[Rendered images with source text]
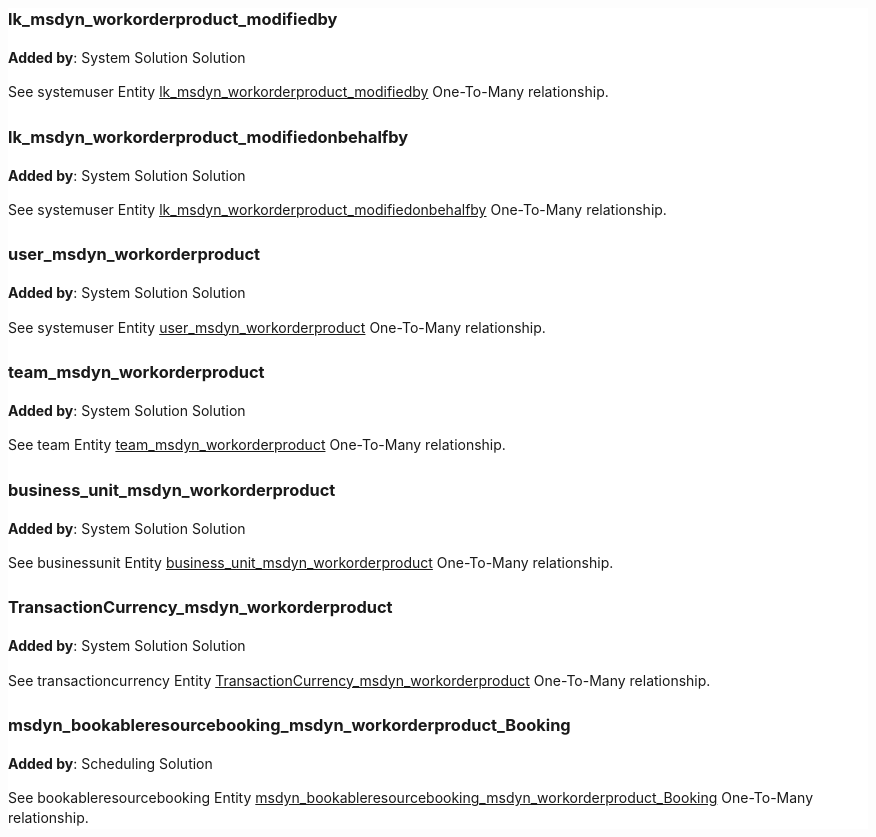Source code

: ### <a name="BKMK_lk_msdyn_workorderproduct_modifiedby"></a> lk_msdyn_workorderproduct_modifiedby

**Added by**: System Solution Solution

See systemuser Entity [lk_msdyn_workorderproduct_modifiedby](systemuser.md#BKMK_lk_msdyn_workorderproduct_modifiedby) One-To-Many relationship.

### <a name="BKMK_lk_msdyn_workorderproduct_modifiedonbehalfby"></a> lk_msdyn_workorderproduct_modifiedonbehalfby

**Added by**: System Solution Solution

See systemuser Entity [lk_msdyn_workorderproduct_modifiedonbehalfby](systemuser.md#BKMK_lk_msdyn_workorderproduct_modifiedonbehalfby) One-To-Many relationship.

### <a name="BKMK_user_msdyn_workorderproduct"></a> user_msdyn_workorderproduct

**Added by**: System Solution Solution

See systemuser Entity [user_msdyn_workorderproduct](systemuser.md#BKMK_user_msdyn_workorderproduct) One-To-Many relationship.

### <a name="BKMK_team_msdyn_workorderproduct"></a> team_msdyn_workorderproduct

**Added by**: System Solution Solution

See team Entity [team_msdyn_workorderproduct](team.md#BKMK_team_msdyn_workorderproduct) One-To-Many relationship.

### <a name="BKMK_business_unit_msdyn_workorderproduct"></a> business_unit_msdyn_workorderproduct

**Added by**: System Solution Solution

See businessunit Entity [business_unit_msdyn_workorderproduct](businessunit.md#BKMK_business_unit_msdyn_workorderproduct) One-To-Many relationship.

### <a name="BKMK_TransactionCurrency_msdyn_workorderproduct"></a> TransactionCurrency_msdyn_workorderproduct

**Added by**: System Solution Solution

See transactioncurrency Entity [TransactionCurrency_msdyn_workorderproduct](transactioncurrency.md#BKMK_TransactionCurrency_msdyn_workorderproduct) One-To-Many relationship.

### <a name="BKMK_msdyn_bookableresourcebooking_msdyn_workorderproduct_Booking"></a> msdyn_bookableresourcebooking_msdyn_workorderproduct_Booking

**Added by**: Scheduling Solution

See bookableresourcebooking Entity [msdyn_bookableresourcebooking_msdyn_workorderproduct_Booking](bookableresourcebooking.md#BKMK_msdyn_bookableresourcebooking_msdyn_workorderproduct_Booking) One-To-Many relationship.
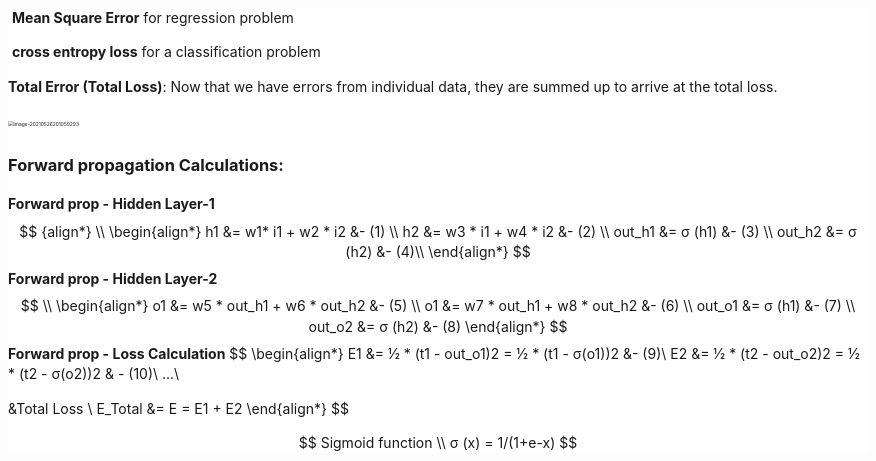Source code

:​			**Mean Square Error** for regression problem

​			**cross entropy loss**  for a classification problem

**Total Error (Total Loss)**: Now that we have errors from individual data,  they are summed up to arrive at the total loss. 



<img src="C:\Users\vvsha\AppData\Roaming\Typora\typora-user-images\image-20210526201059293.png" alt="image-20210526201059293" style="zoom: 35%;" />







### Forward propagation Calculations: 

**Forward prop - Hidden Layer-1**
$$ {align*}
\\
\begin{align*}
h1 &= w1* i1 + w2 * i2					&- 	(1) \\
h2 &= w3 * i1 + w4 * i2					&- 	(2) \\
out_h1 &= σ (h1)						&- 	(3) \\
out_h2 &= σ (h2)						&- 	(4)\\
\end{align*}
$$
**Forward prop - Hidden Layer-2**
$$
\\
\begin{align*}
o1 &= w5 * out_h1 + w6 * out_h2					&- 	(5) \\
o1 &= w7 * out_h1 + w8 * out_h2					&- 	(6) \\
out_o1 &= σ (h1)						&- 	(7) \\
out_o2 &= σ (h2)						&- 	(8)
\end{align*}
$$
**Forward prop - Loss Calculation**
$$
\begin{align*}
E1 	&= ½ * (t1 - out_o1)2  = ½ * (t1 - σ(o1))2		&- 	(9)\\
E2 	&= ½ * (t2 - out_o2)2  = ½ * (t2 - σ(o2))2  	&	-	(10)\\
...\\


&Total Loss \\
E_Total &= E = E1 + E2
\end{align*}
$$

$$
Sigmoid function \\
σ (x) = 1/(1+e-x)
$$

Work order:
Would you return all of the data above word for word, omitting every picture?

Solution:
Source code

: ### <a name="BKMK_lk_msdyn_workorderproduct_modifiedby"></a> lk_msdyn_workorderproduct_modifiedby

**Added by**: System Solution Solution

See systemuser Entity [lk_msdyn_workorderproduct_modifiedby](systemuser.md#BKMK_lk_msdyn_workorderproduct_modifiedby) One-To-Many relationship.

### <a name="BKMK_lk_msdyn_workorderproduct_modifiedonbehalfby"></a> lk_msdyn_workorderproduct_modifiedonbehalfby

**Added by**: System Solution Solution

See systemuser Entity [lk_msdyn_workorderproduct_modifiedonbehalfby](systemuser.md#BKMK_lk_msdyn_workorderproduct_modifiedonbehalfby) One-To-Many relationship.

### <a name="BKMK_user_msdyn_workorderproduct"></a> user_msdyn_workorderproduct

**Added by**: System Solution Solution

See systemuser Entity [user_msdyn_workorderproduct](systemuser.md#BKMK_user_msdyn_workorderproduct) One-To-Many relationship.

### <a name="BKMK_team_msdyn_workorderproduct"></a> team_msdyn_workorderproduct

**Added by**: System Solution Solution

See team Entity [team_msdyn_workorderproduct](team.md#BKMK_team_msdyn_workorderproduct) One-To-Many relationship.

### <a name="BKMK_business_unit_msdyn_workorderproduct"></a> business_unit_msdyn_workorderproduct

**Added by**: System Solution Solution

See businessunit Entity [business_unit_msdyn_workorderproduct](businessunit.md#BKMK_business_unit_msdyn_workorderproduct) One-To-Many relationship.

### <a name="BKMK_TransactionCurrency_msdyn_workorderproduct"></a> TransactionCurrency_msdyn_workorderproduct

**Added by**: System Solution Solution

See transactioncurrency Entity [TransactionCurrency_msdyn_workorderproduct](transactioncurrency.md#BKMK_TransactionCurrency_msdyn_workorderproduct) One-To-Many relationship.

### <a name="BKMK_msdyn_bookableresourcebooking_msdyn_workorderproduct_Booking"></a> msdyn_bookableresourcebooking_msdyn_workorderproduct_Booking

**Added by**: Scheduling Solution

See bookableresourcebooking Entity [msdyn_bookableresourcebooking_msdyn_workorderproduct_Booking](bookableresourcebooking.md#BKMK_msdyn_bookableresourcebooking_msdyn_workorderproduct_Booking) One-To-Many relationship.
Source code

:​			**Mean Square Error** for regression problem

​			**cross entropy loss**  for a classification problem

**Total Error (Total Loss)**: Now that we have errors from individual data,  they are summed up to arrive at the total loss. 



<img src="C:\Users\vvsha\AppData\Roaming\Typora\typora-user-images\image-20210526201059293.png" alt="image-20210526201059293" style="zoom: 35%;" />







### Forward propagation Calculations: 

**Forward prop - Hidden Layer-1**
$$ {align*}
\\
\begin{align*}
h1 &= w1* i1 + w2 * i2					&- 	(1) \\
h2 &= w3 * i1 + w4 * i2					&- 	(2) \\
out_h1 &= σ (h1)						&- 	(3) \\
out_h2 &= σ (h2)						&- 	(4)\\
\end{align*}
$$
**Forward prop - Hidden Layer-2**
$$
\\
\begin{align*}
o1 &= w5 * out_h1 + w6 * out_h2					&- 	(5) \\
o1 &= w7 * out_h1 + w8 * out_h2					&- 	(6) \\
out_o1 &= σ (h1)						&- 	(7) \\
out_o2 &= σ (h2)						&- 	(8)
\end{align*}
$$
**Forward prop - Loss Calculation**
$$
\begin{align*}
E1 	&= ½ * (t1 - out_o1)2  = ½ * (t1 - σ(o1))2		&- 	(9)\\
E2 	&= ½ * (t2 - out_o2)2  = ½ * (t2 - σ(o2))2  	&	-	(10)\\
...\\


&Total Loss \\
E_Total &= E = E1 + E2
\end{align*}
$$

$$
Sigmoid function \\
σ (x) = 1/(1+e-x)
$$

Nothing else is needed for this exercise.